- Born: Iran
- Education: University of West Virginia (M.S., Ph.D.), Iran University of Science and Technology (B.S.)
- Known for: eye vein verification
- Scientific career
- Fields: electrical engineering, pattern recognition
- Workplaces: University of Missouri Kansas City
- Website: sce2.umkc.edu/csee/derakhshanir/Main.html

= Reza Derakhshani =

Iranian-born American inventor

Reza R. Derakhshani is an Iranian-born American inventor and professor of computer science and electrical engineering at the University of Missouri Kansas City (UMKC). He is known for inventing and developing a biometric security system that uses the patterns of blood vessels in the eyes. His research has encompassed biometrics, biometric spoofing, biomedical signal and image processing, and computational intelligence.

== Life and career ==
After earning his B.S. at Iran University of Science and Technology in Tehran, Derakhshani continued his studies at West Virginia University in Morganstown, where he earned his Ph.D.

He later taught at Georgetown University, Washington, D.C., and then UMKC. His courses include advanced biomedical signal analysis, neural and adaptive systems courses and overseeing senior robotics design projects. Along with biometrics, he also researches biomedical signal and image processing and computational intelligence. Much of his research has been funded by the National Science Foundation's Center for Identification Technology Research.
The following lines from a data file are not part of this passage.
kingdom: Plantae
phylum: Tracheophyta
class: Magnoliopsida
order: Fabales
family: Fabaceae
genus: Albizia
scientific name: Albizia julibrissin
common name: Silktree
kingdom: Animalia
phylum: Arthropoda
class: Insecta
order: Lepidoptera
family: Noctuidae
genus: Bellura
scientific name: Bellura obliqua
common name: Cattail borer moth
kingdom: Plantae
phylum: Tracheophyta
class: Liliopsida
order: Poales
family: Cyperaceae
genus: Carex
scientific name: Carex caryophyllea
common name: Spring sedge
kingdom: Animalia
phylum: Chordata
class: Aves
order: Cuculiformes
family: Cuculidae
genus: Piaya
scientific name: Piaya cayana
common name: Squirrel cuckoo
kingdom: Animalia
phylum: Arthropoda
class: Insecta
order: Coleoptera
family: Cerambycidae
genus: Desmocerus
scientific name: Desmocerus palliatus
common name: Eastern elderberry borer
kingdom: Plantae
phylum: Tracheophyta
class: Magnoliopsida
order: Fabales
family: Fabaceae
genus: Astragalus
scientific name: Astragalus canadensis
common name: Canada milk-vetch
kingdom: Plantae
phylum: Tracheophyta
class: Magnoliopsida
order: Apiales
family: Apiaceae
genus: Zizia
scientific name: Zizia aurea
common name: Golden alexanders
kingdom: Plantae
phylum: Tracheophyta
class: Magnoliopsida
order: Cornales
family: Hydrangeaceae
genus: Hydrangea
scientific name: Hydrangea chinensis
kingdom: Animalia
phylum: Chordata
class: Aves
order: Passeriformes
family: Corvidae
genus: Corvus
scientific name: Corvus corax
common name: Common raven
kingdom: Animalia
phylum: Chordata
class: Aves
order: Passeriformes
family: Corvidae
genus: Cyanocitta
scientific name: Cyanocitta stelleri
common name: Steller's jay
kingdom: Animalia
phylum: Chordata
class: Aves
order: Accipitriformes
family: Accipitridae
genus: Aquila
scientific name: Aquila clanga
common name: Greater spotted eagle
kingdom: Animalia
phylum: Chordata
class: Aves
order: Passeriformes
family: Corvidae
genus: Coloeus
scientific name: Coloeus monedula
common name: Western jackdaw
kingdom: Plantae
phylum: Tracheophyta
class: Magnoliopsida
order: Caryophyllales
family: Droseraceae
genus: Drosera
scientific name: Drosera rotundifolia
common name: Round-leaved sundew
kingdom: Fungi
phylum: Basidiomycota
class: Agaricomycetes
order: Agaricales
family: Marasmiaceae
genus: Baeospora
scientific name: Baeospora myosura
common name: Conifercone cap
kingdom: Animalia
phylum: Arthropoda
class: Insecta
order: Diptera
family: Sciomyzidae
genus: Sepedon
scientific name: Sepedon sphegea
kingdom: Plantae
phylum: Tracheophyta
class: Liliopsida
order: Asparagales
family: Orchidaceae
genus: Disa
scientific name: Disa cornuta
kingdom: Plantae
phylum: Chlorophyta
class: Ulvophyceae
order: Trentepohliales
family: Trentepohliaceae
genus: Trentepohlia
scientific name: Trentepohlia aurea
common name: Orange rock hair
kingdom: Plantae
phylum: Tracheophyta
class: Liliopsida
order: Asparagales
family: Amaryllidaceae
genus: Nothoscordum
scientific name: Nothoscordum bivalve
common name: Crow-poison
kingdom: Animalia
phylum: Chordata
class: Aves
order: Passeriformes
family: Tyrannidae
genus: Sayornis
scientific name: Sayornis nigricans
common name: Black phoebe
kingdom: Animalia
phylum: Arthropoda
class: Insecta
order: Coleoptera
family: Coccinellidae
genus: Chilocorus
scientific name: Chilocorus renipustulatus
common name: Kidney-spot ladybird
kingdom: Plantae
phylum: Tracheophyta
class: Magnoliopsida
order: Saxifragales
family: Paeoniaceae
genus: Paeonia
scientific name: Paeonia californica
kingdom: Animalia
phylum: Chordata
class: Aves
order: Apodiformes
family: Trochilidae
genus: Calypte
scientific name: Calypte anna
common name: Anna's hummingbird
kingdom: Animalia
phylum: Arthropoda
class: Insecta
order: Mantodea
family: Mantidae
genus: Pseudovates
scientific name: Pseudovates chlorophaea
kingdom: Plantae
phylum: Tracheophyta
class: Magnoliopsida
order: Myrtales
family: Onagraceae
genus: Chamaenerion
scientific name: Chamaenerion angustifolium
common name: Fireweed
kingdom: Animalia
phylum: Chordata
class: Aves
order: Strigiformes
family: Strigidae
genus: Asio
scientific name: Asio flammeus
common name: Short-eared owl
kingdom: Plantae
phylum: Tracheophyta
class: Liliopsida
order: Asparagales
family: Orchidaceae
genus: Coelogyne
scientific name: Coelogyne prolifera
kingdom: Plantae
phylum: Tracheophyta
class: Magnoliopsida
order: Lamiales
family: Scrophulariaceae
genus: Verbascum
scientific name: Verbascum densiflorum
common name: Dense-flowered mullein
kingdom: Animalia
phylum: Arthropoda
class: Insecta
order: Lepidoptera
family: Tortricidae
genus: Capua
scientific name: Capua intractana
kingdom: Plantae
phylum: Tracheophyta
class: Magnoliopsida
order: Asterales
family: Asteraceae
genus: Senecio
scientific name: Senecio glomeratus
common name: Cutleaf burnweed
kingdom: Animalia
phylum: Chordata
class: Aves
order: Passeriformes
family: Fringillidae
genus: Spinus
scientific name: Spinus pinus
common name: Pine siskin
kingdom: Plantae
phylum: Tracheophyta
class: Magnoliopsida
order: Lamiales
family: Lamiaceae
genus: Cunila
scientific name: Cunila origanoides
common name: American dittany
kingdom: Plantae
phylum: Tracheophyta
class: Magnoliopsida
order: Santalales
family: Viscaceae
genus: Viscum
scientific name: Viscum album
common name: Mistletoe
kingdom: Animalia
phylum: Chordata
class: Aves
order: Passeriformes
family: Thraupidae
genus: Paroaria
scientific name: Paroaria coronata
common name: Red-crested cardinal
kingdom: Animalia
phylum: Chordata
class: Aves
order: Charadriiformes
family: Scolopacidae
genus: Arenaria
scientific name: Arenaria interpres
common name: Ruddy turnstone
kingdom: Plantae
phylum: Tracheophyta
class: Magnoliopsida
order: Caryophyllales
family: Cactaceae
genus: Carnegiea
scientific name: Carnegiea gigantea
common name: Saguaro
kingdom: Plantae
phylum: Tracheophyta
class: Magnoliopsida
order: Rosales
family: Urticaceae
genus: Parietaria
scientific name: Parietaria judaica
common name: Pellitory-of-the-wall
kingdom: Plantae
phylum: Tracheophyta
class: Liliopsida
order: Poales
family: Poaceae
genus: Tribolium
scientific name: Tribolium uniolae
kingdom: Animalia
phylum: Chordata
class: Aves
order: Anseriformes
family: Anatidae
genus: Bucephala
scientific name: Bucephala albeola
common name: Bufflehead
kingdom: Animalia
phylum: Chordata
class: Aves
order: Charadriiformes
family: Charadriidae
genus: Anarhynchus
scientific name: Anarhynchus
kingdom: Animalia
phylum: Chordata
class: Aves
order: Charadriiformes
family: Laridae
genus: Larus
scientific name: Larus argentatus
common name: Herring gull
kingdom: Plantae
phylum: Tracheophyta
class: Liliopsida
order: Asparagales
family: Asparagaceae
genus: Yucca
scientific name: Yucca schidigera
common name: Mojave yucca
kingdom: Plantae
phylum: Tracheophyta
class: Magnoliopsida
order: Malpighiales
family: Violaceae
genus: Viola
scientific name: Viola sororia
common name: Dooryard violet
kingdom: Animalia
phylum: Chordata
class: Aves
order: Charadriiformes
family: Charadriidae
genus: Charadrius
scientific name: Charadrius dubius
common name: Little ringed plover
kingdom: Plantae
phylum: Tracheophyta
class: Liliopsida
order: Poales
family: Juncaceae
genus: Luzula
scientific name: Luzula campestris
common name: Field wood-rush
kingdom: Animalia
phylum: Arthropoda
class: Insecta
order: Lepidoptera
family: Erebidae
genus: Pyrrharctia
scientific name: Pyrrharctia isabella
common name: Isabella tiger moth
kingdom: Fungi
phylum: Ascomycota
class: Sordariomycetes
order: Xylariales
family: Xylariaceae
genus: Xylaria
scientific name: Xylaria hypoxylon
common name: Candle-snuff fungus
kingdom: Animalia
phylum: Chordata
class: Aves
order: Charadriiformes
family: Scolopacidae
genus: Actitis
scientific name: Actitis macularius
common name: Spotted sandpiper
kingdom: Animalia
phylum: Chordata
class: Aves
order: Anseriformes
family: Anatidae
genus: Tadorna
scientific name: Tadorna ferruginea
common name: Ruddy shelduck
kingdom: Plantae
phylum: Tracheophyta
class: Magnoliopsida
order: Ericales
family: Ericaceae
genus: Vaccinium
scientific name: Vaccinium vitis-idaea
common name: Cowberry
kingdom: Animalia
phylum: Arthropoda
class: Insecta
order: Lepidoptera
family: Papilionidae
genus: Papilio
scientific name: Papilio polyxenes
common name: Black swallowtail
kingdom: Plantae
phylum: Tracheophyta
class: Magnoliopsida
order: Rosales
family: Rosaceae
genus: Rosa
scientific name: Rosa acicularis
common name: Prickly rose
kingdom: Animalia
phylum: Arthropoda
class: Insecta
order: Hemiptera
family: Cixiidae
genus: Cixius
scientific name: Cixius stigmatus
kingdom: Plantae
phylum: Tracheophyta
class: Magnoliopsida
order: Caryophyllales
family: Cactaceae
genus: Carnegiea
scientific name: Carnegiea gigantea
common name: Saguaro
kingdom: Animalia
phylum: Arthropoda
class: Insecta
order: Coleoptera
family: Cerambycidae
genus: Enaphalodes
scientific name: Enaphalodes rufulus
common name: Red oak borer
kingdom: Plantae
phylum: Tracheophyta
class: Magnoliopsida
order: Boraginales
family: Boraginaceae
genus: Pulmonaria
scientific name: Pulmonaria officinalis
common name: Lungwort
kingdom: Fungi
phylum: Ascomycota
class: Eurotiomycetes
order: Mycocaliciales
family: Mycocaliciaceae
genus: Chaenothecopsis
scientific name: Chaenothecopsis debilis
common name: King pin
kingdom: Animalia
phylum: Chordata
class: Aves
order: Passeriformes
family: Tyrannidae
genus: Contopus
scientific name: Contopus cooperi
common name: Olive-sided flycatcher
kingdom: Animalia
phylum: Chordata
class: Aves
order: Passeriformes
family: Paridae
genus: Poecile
He also is chief science officer of EyeVerify, a Missouri-based startup company that develops and markets biometric security software based on Derakhshani's research.

==Eye vein verification==

Derakhshani identified the potential usefulness of the patterns of blood vessels in the sclera — the white part of the eyes — which are unique to each person. The pattern can be imaged and turned into a digital template, and then encoded with mathematical and statistical algorithms. These allow confirmation of the identity of the proper user and the rejection of anyone else.

Derakhshani holds several patents on the technology, including a 2008 patent for the concept of using the blood vessels seen in the whites of the eye as a unique identifier.

==Honors and awards==
- 2014 UMKC N.T. Veatch Award for Distinguished Research and Creative Activity.
- 2013 Silicon Prairie Technologist of the Year finalist.
- Privacy by Design Ambassador (August 2013 – Present).
- The 2008 UMKC Trustees’ Faculty Scholar Fellowship Award for distinguished research and creativity
- January 2002 – January 2004. Lane Fellowship for highest academic achievement in field of study, Lane Department of Computer Science and Electrical Engineering, West Virginia University.